Abordant les résultats obtenus par le gouvernement du Sénégal à Paris après sa rencontre avec le groupe consultatif, il précise qu’« on ne revient pas du groupe consultatif avec de l’argent, on revient du groupe consultatif avec des promesses. Ce sont des engagements conditionnels.

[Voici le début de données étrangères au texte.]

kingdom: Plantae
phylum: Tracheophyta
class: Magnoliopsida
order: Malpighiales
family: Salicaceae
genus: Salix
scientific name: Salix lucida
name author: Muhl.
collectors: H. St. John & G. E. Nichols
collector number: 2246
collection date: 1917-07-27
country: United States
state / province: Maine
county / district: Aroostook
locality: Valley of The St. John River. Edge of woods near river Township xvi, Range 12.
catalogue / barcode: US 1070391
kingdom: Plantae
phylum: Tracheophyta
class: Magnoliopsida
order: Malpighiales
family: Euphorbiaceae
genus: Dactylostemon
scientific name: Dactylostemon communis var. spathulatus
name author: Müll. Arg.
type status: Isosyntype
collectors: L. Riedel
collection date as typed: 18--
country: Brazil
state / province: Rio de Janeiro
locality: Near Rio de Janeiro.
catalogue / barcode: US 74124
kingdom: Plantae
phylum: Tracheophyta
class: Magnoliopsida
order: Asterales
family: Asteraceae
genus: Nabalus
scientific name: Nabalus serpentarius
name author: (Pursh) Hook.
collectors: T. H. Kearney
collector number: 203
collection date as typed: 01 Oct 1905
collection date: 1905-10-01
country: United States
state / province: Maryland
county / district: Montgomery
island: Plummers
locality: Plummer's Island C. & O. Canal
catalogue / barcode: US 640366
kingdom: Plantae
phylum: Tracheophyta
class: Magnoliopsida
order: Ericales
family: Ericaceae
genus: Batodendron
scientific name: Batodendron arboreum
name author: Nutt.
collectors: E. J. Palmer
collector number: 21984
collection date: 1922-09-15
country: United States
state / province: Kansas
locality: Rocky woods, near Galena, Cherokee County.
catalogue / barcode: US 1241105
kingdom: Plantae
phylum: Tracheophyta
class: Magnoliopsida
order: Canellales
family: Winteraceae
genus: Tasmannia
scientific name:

On se met sur la table et on discute. Lorsqu’on va au groupe consultatif, il y a les 600 milliards de l’Etat. Il y a aussi 600 milliards qui vont être décaissés en 2008, 2009 parce que déjà négociés. Seuls 900 milliards sont l’objet de nouveaux engagements ». Et de poursuivre ; « Il faut ensuite enlever les ressources de l’Etat, les sommes qui ont été engagées et qui restent à être décaissées et ne retenir que les nouveaux engagements. Après cela, Il faut appliquer un taux de correction de 80% et ensuite 70% pour des questions de taux d’absorption. Sur ce plan-là, le ministre de l’Economie et des finances a fait des choses extraordinaires. Le ministre a relevé le taux d’absorption à un taux important. Le Sénégal s’endette en apportant sa contribution comme dans toute banque », explique-t-il .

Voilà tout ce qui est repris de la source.